TO DO -
a - Reproduce the stretch of the Bukom fire reports from "Court papers stated" through "the naphtha vapours.".
b - In one to three sentences, explain why the Bukom fire reports say the draining method used on the pipeline was dangerous.

PROVIDED TEXT -
= = =

Alvina Soh Channel NewsAsia 29 Oct 12;
SINGAPORE: Shell Eastern Petroleum was fined $80,000 on Monday for safety lapses that caused a fire at Shell's Pulau Bukom oil refinery in September last year.
The oil giant was found guilty of one count under the Workplace Safety and Health Act.
On 28 September 2011, a fire broke out at a pump house at Shell's oil refinery, and spread rapidly with multiple explosions.
The Ministry of Manpower's investigations revealed that the fire was caused by lapses such as an accumulation of flammable vapours and static charges.
Shell used an open draining method during a process called de-oiling, which is used in pipeline maintenance.
This caused flammable vapours to be released into the air, which posed the risk of ignition.
The Ministry added that Shell did not deploy portable gas monitors, which would have alerted staff to dangerous levels of flammable gases.
The fire was fully extinguished the next day after 32 hours of fire-fighting.
Although there were no serious injuries, the pump house was badly damaged and the Bukom refinery had to be temporarily shut down.
In mitigation, Shell, which is represented by WongPartnership, said that it has since "worked closely with the authorities to implement enhanced safety systems", to prevent future incidences.
For failing to ensure the safety of its processes and the premises itself, Shell could be fined up to $500,000 if convicted under the Workplace Safety and Health Act.
- CNA/de
Shell fined $80k for work safety lapses
Straits Times 30 Oct 12;
OIL giant Shell was fined $80,000 yesterday for lapses in workplace safety that led to a 32-hour fire at the company's Pulau Bukom oil refinery in September last year.
Court papers stated that while draining a pipeline, its contractors had used a method that allowed flammable gases to accumulate in the air.
The pipeline was connected to a tank of naphtha, a volatile liquid, and passed through a pump house where petroleum products were mixed. The contractors had used metal trays to collect the naphtha flowing out of the tank.
Prosecutors from the Ministry of Manpower (MOM) said that the release of naphtha in this manner not only allowed volatile vapours to escape but also led to an accumulation of static charges, which might have produced a spark to ignite the naphtha vapours.
MOM said Shell had also failed to deploy sufficient portable gas monitors that would have detected the dangerous levels of flammable vapours.
However, prosecutors noted that Shell did conduct a total of five tests with portable gas monitors before the fire broke out at about 1pm on Sept 28. It was put out around 9pm the next day.
Shell had pleaded guilty earlier this month. Its lawyer Christopher de Souza had then argued that before the incident, there was no industry-wide MOM directive which indicated that the methods used by the contractors were unsafe in certain instances.
MOM said the fine of $80,000 is the highest meted out to a company involved in an accident without fatalities or injuries.
MOM is also reviewing the involvement of the two Shell contractors - Mun Siong Engineering and Weishen Industrial Services.
Shell, whose Bukom refinery is its largest worldwide, could have been fined up to $500,000.

= = =

Collected data entries -
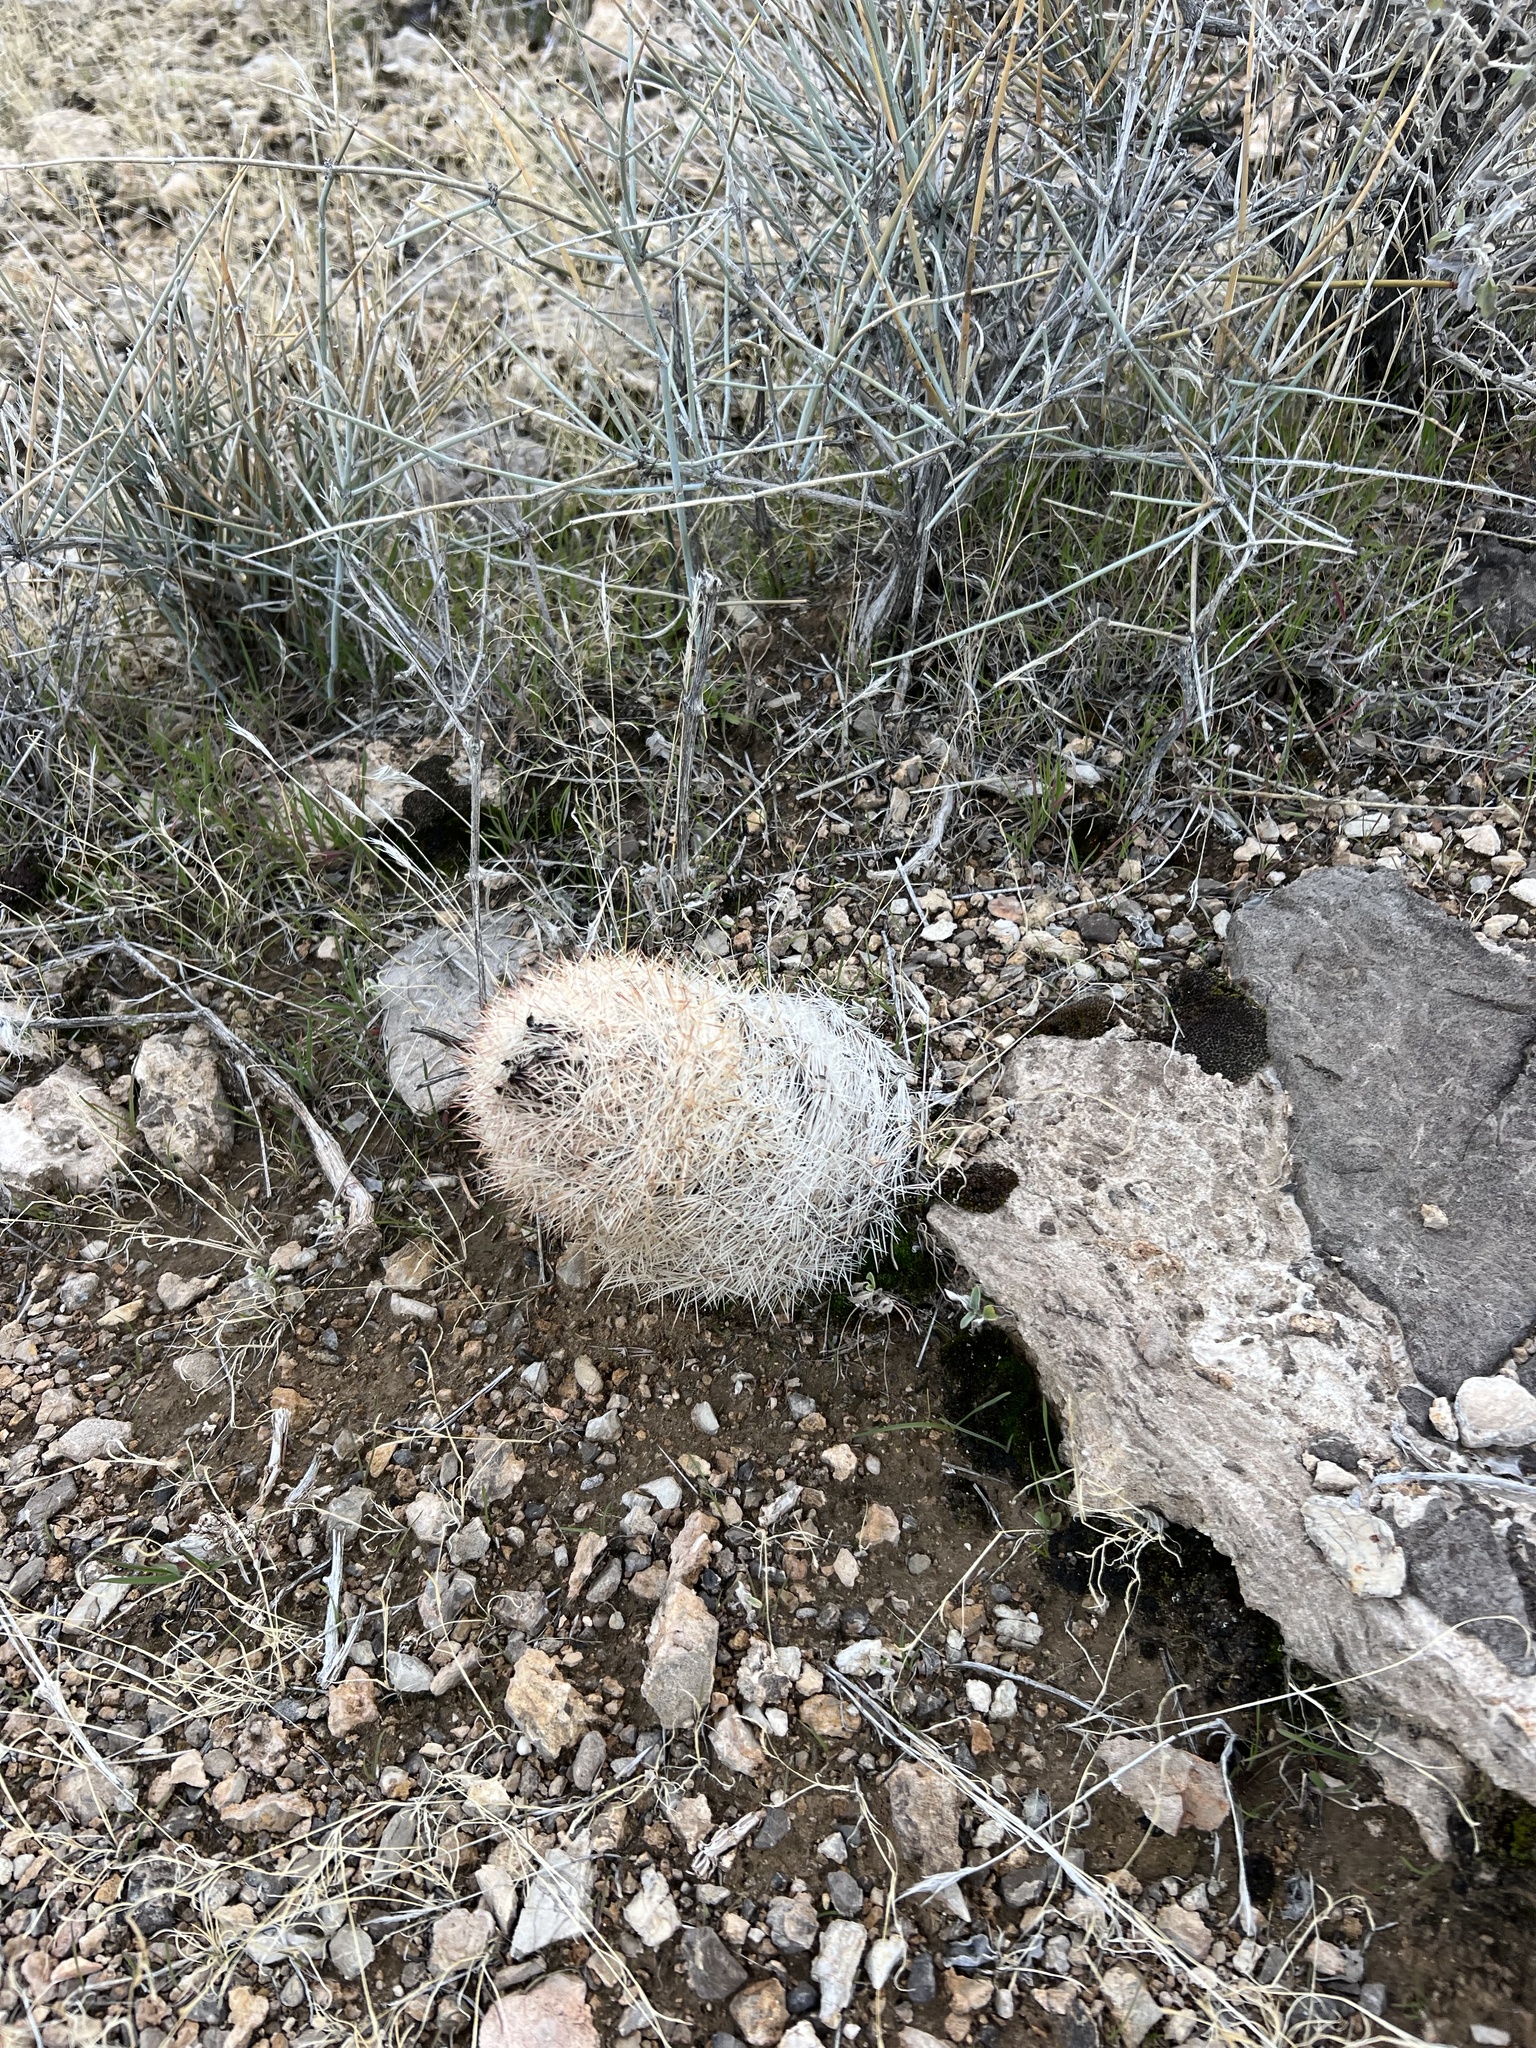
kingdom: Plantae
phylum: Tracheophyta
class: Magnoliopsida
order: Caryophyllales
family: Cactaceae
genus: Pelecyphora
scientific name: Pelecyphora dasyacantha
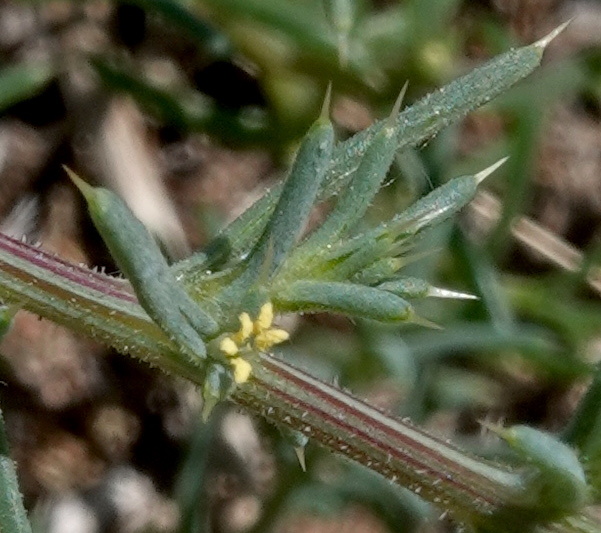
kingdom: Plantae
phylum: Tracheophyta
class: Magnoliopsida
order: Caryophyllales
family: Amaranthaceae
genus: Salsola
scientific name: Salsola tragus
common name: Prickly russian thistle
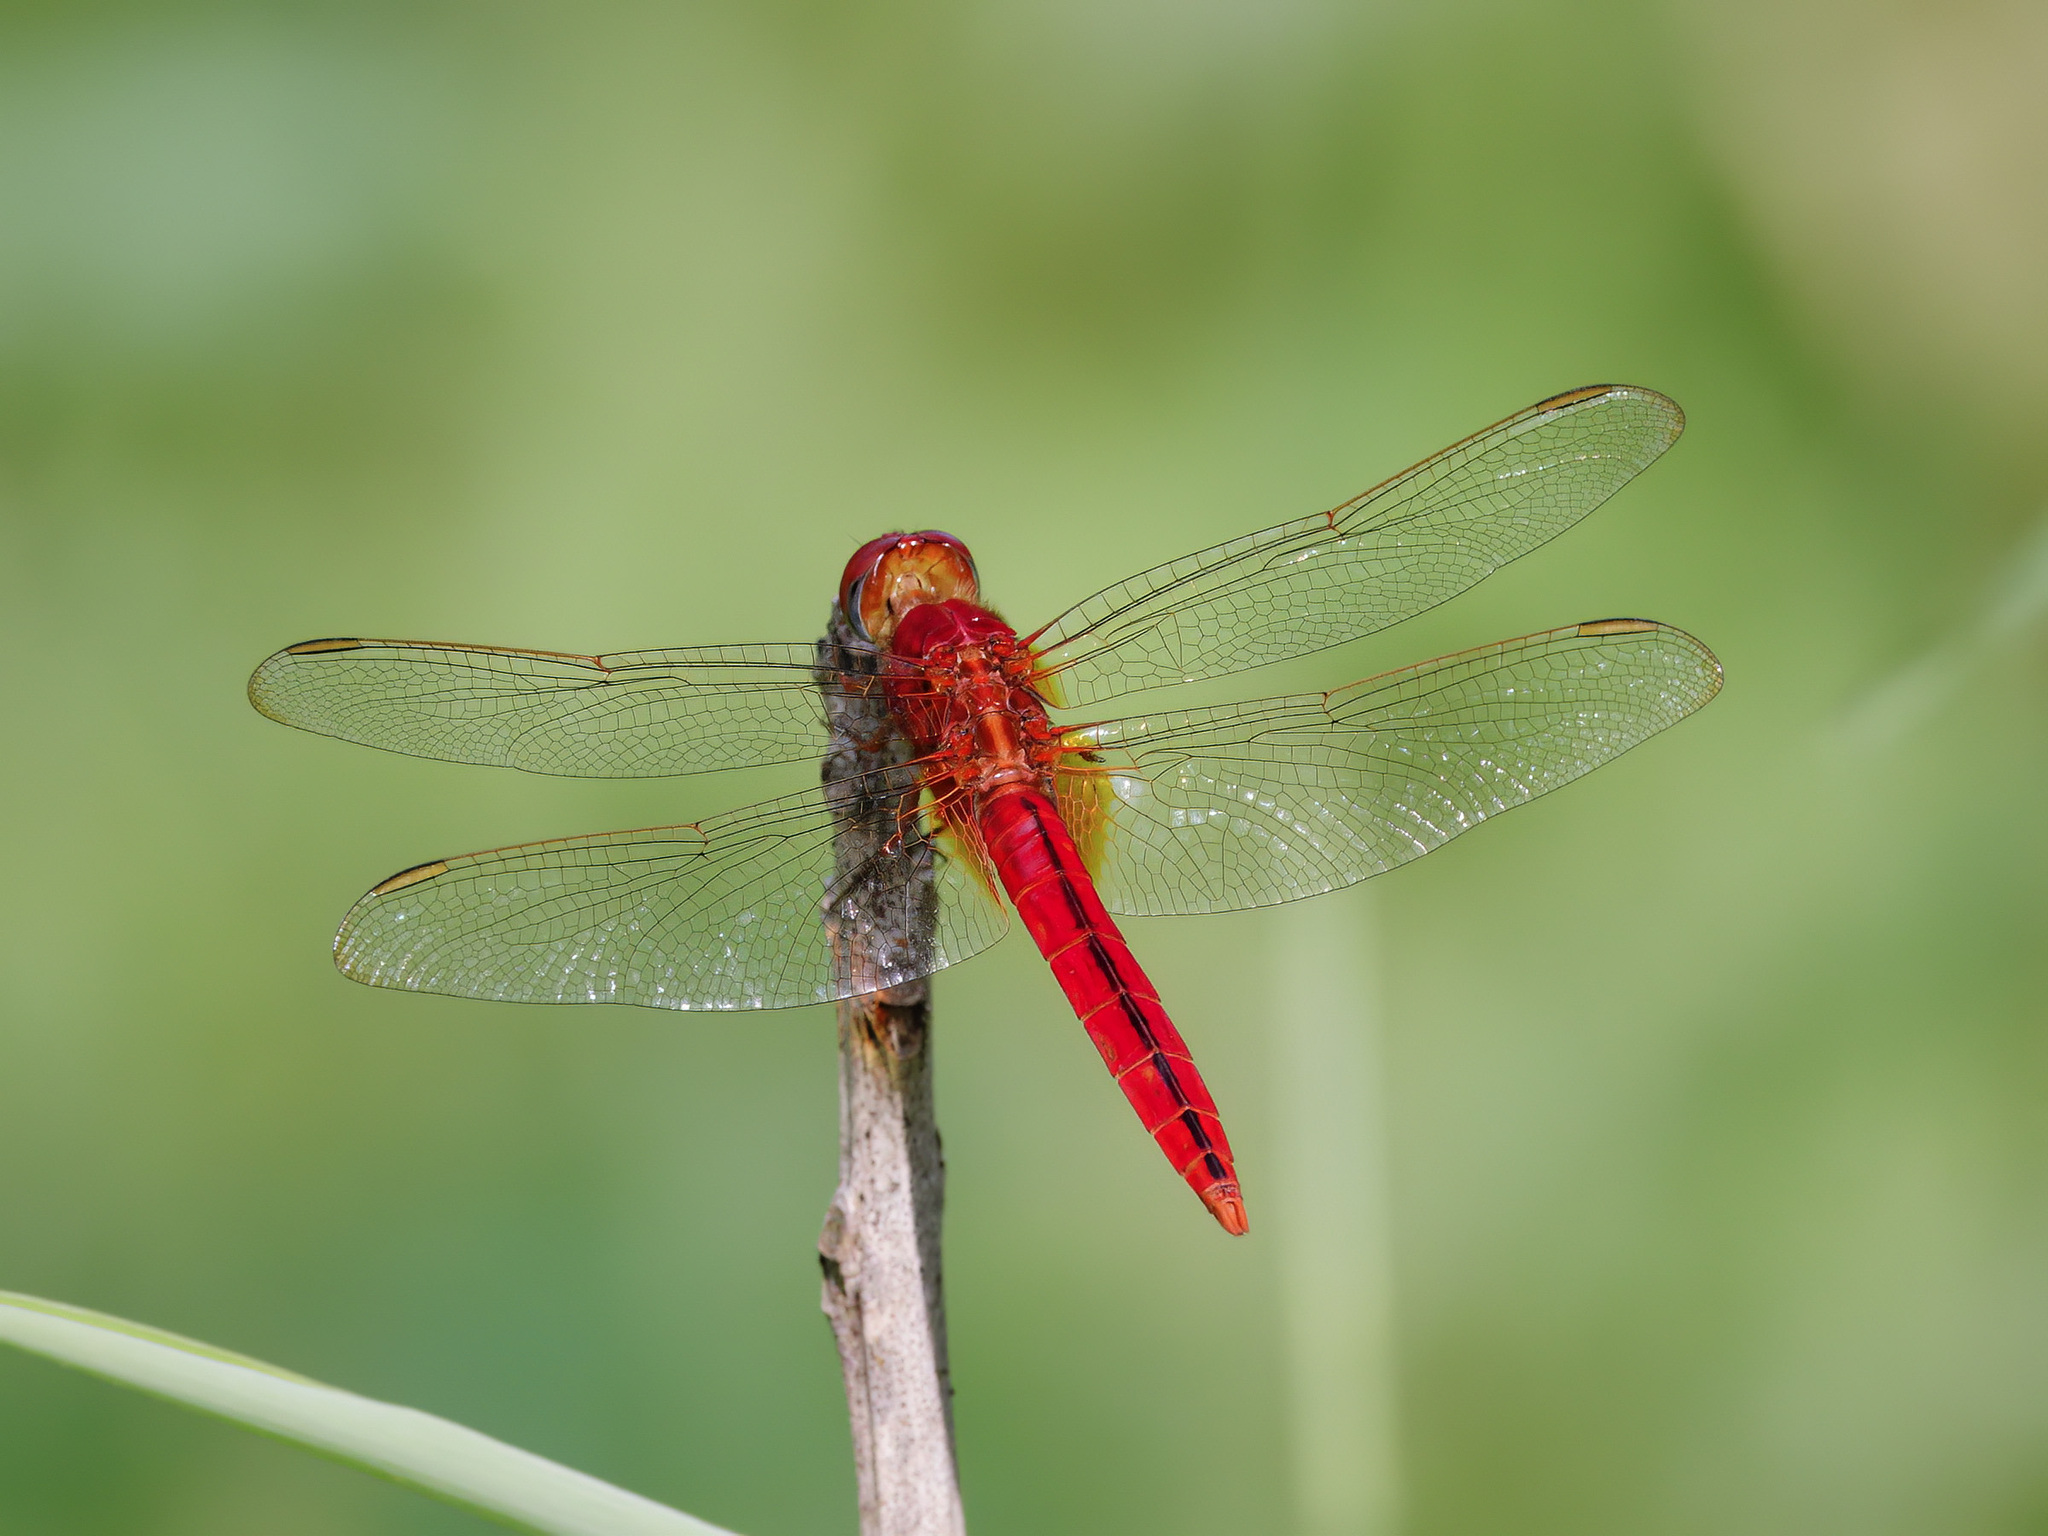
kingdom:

= = =

ANSWERS BY TASK -
a -
Court papers stated that while draining a pipeline, its contractors had used a method that allowed flammable gases to accumulate in the air.
The pipeline was connected to a tank of naphtha, a volatile liquid, and passed through a pump house where petroleum products were mixed. The contractors had used metal trays to collect the naphtha flowing out of the tank.
Prosecutors from the Ministry of Manpower (MOM) said that the release of naphtha in this manner not only allowed volatile vapours to escape but also led to an accumulation of static charges, which might have produced a spark to ignite the naphtha vapours.

b - The open draining method released flammable naphtha vapours into the air, which created a risk of ignition. Releasing the naphtha this way also let static charges build up, and these might have produced a spark that ignited the vapours.